### Task item
Format the text from all of the records below as a JSON list of strings, with one string for each line and blank lines omitted. Leave the pictures out of the answer.

[Text extracted from each page]
++++++++++
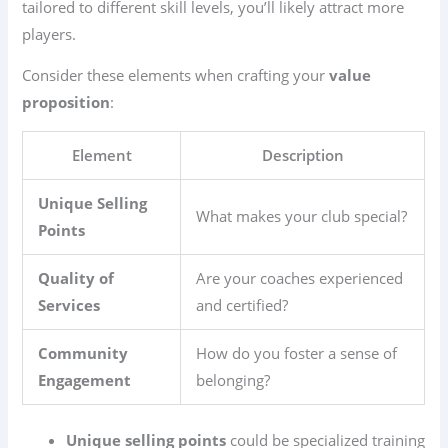
tailored to different skill levels, you’ll likely attract more
players.
Consider these elements when crafting your
value
proposition
:
Element
Description
Unique Selling
What makes your club special?
Points
Quality of
Are your coaches experienced
Services
and certified?
Community
How do you foster a sense of
Engagement
belonging?
Unique selling points
could be specialized training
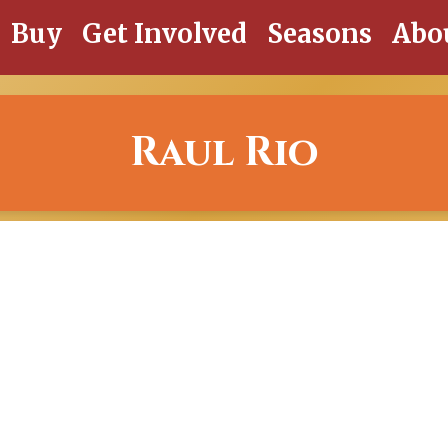
Buy
Get Involved
Seasons
Abo
Raul Rio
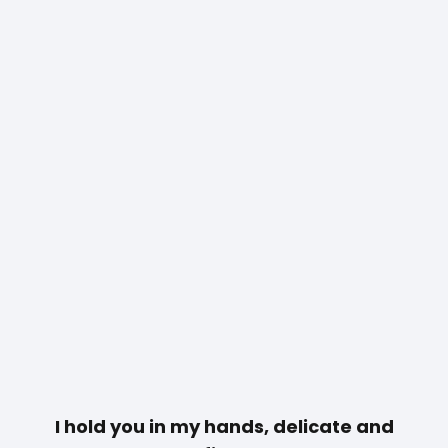
I hold you in my hands, delicate and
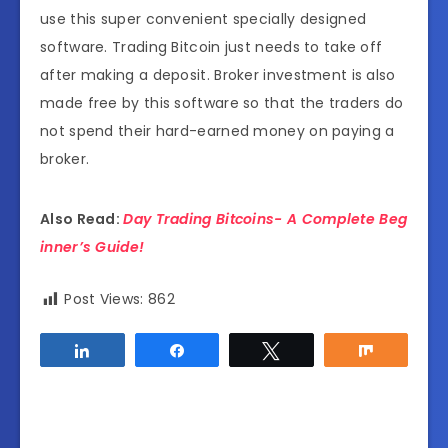
use this super convenient specially designed
software. Trading Bitcoin just needs to take off
after making a deposit. Broker investment is also
made free by this software so that the traders do
not spend their hard-earned money on paying a
broker.
Also Read:
Day Trading Bitcoins- A Complete Beg
inner’s Guide!
Post Views:
862
Share
Share
Tweet
Share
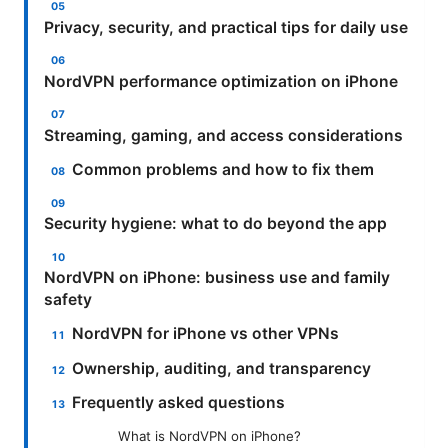
Privacy, security, and practical tips for daily use
NordVPN performance optimization on iPhone
Streaming, gaming, and access considerations
Common problems and how to fix them
Security hygiene: what to do beyond the app
NordVPN on iPhone: business use and family
safety
NordVPN for iPhone vs other VPNs
Ownership, auditing, and transparency
Frequently asked questions
What is NordVPN on iPhone?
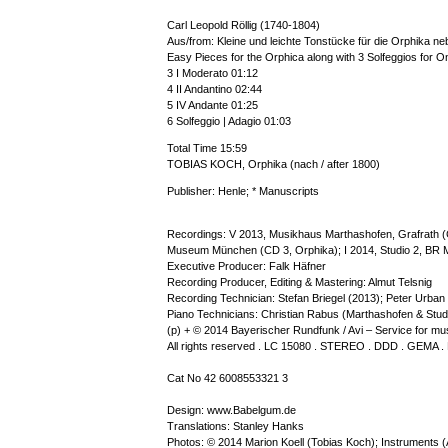
Carl Leopold Röllig (1740-1804)
Aus/from: Kleine und leichte Tonstücke für die Orphika neb
Easy Pieces for the Orphica along with 3 Solfeggios for 
3 I Moderato 01:12
4 II Andantino 02:44
5 IV Andante 01:25
6 Solfeggio | Adagio 01:03
Total Time 15:59
TOBIAS KOCH, Orphika (nach / after 1800)
Publisher: Henle; * Manuscripts
Recordings: V 2013, Musikhaus Marthashofen, Grafrath 
Museum München (CD 3, Orphika); I 2014, Studio 2, BR 
Executive Producer: Falk Häfner
Recording Producer, Editing & Mastering: Almut Telsnig
Recording Technician: Stefan Briegel (2013); Peter Urban
Piano Technicians: Christian Rabus (Marthashofen & St
(p) + © 2014 Bayerischer Rundfunk / Avi – Service for m
All rights reserved . LC 15080 . STEREO . DDD . GEMA .
Cat No 42 6008553321 3
Design: www.Babelgum.de
Translations: Stanley Hanks
Photos: © 2014 Marion Koell (Tobias Koch); Instruments (A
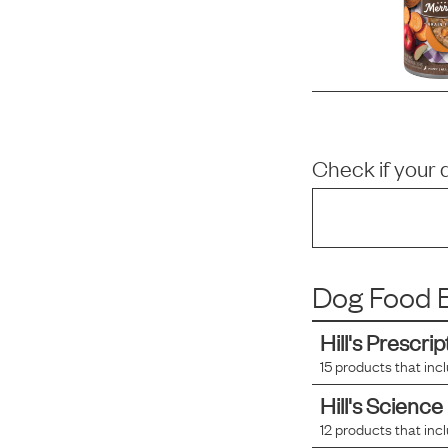
Check if your 
Dog Food B
Hill's Prescrip
15
products that inc
Hill's Science
12
products that inc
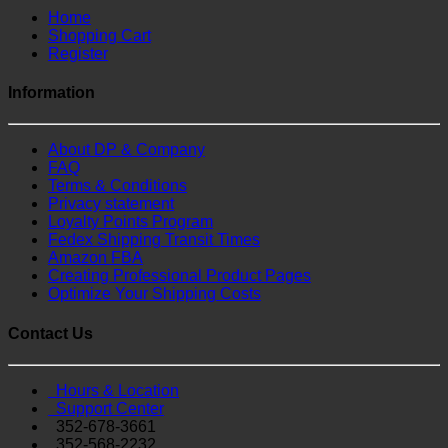
Home
Shopping Cart
Register
Information
About DP & Company
FAQ
Terms & Conditions
Privacy statement
Loyalty Points Program
Fedex Shipping Transit Times
Amazon FBA
Creating Professional Product Pages
Optimize Your Shipping Costs
Contact Us
Hours & Location
Support Center
352-678-3661
352-568-2232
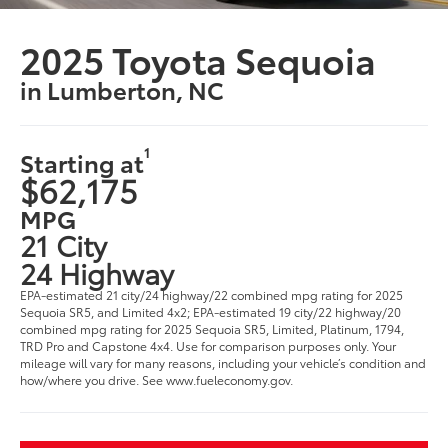
2025 Toyota Sequoia
in Lumberton, NC
1
Starting at
$62,175
MPG
21 City
24 Highway
EPA-estimated 21 city/24 highway/22 combined mpg rating for 2025
Sequoia SR5, and Limited 4x2; EPA-estimated 19 city/22 highway/20
combined mpg rating for 2025 Sequoia SR5, Limited, Platinum, 1794,
TRD Pro and Capstone 4x4. Use for comparison purposes only. Your
mileage will vary for many reasons, including your vehicle’s condition and
how/where you drive. See www.fueleconomy.gov.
++++++++++
### Exercise solution
[
  "tailored to different skill levels, you’ll likely attract more",
  "players.",
  "Consider these elements when crafting your",
  "value",
  "proposition",
  ":",
  "Element",
  "Description",
  "Unique Selling",
  "What makes your club special?",
  "Points",
  "Quality of",
  "Are your coaches experienced",
  "Services",
  "and certified?",
  "Community",
  "How do you foster a sense of",
  "Engagement",
  "belonging?",
  "Unique selling points",
  "could be specialized training",
  "Buy",
  "Get Involved",
  "Seasons",
  "Abo",
  "Raul Rio",
  "I hold you in my hands, delicate and",
  "use this super convenient specially designed",
  "software. Trading Bitcoin just needs to take off",
  "after making a deposit. Broker investment is also",
  "made free by this software so that the traders do",
  "not spend their hard-earned money on paying a",
  "broker.",
  "Also Read:",
  "Day Trading Bitcoins- A Complete Beg",
  "inner’s Guide!",
  "Post Views:",
  "862",
  "Share",
  "Share",
  "Tweet",
  "Share",
  "Privacy, security, and practical tips for daily use",
  "NordVPN performance optimization on iPhone",
  "Streaming, gaming, and access considerations",
  "Common problems and how to fix them",
  "Security hygiene: what to do beyond the app",
  "NordVPN on iPhone: business use and family",
  "safety",
  "NordVPN for iPhone vs other VPNs",
  "Ownership, auditing, and transparency",
  "Frequently asked questions",
  "What is NordVPN on iPhone?",
  "Carl Leopold Röllig (1740-1804)",
  "Aus/from: Kleine und leichte Tonstücke für die Orphika neb",
  "Easy Pieces for the Orphica along with 3 Solfeggios for ",
  "3 I Moderato 01:12",
  "4 II Andantino 02:44",
  "5 IV Andante 01:25",
  "6 Solfeggio | Adagio 01:03",
  "Total Time 15:59",
  "TOBIAS KOCH, Orphika (nach / after 1800)",
  "Publisher: Henle; * Manuscripts",
  "Recordings: V 2013, Musikhaus Marthashofen, Grafrath ",
  "Museum München (CD 3, Orphika); I 2014, Studio 2, BR ",
  "Executive Producer: Falk Häfner",
  "Recording Producer, Editing & Mastering: Almut Telsnig",
  "Recording Technician: Stefan Briegel (2013); Peter Urban",
  "Piano Technicians: Christian Rabus (Marthashofen & St",
  "(p) + © 2014 Bayerischer Rundfunk / Avi – Service for m",
  "All rights reserved . LC 15080 . STEREO . DDD . GEMA .",
  "Cat No 42 6008553321 3",
  "Design: www.Babelgum.de",
  "Translations: Stanley Hanks",
  "Photos: © 2014 Marion Koell (Tobias Koch); Instruments (A",
  "Check if your ",
  "Dog Food B",
  "Hill's Prescrip",
  "15",
  "products that inc",
  "Hill's Science",
  "12",
  "products that inc",
  "Home",
  "Shopping Cart",
  "Register",
  "Information",
  "About DP & Company",
  "FAQ",
  "Terms & Conditions",
  "Privacy statement",
  "Loyalty Points Program",
  "Fedex Shipping Transit Times",
  "Amazon FBA",
  "Creating Professional Product Pages",
  "Optimize Your Shipping Costs",
  "Contact Us",
  "Hours & Location",
  "Support Center",
  "352-678-3661",
  "352-568-2232",
  "2025 Toyota Sequoia",
  "in Lumberton, NC",
  "1",
  "Starting at",
  "$62,175",
  "MPG",
  "21 City",
  "24 Highway",
  "EPA-estimated 21 city/24 highway/22 combined mpg rating for 2025",
  "Sequoia SR5, and Limited 4x2; EPA-estimated 19 city/22 highway/20",
  "combined mpg rating for 2025 Sequoia SR5, Limited, Platinum, 1794,",
  "TRD Pro and Capstone 4x4. Use for comparison purposes only. Your",
  "mileage will vary for many reasons, including your vehicle’s condition and",
  "how/where you drive. See www.fueleconomy.gov."
]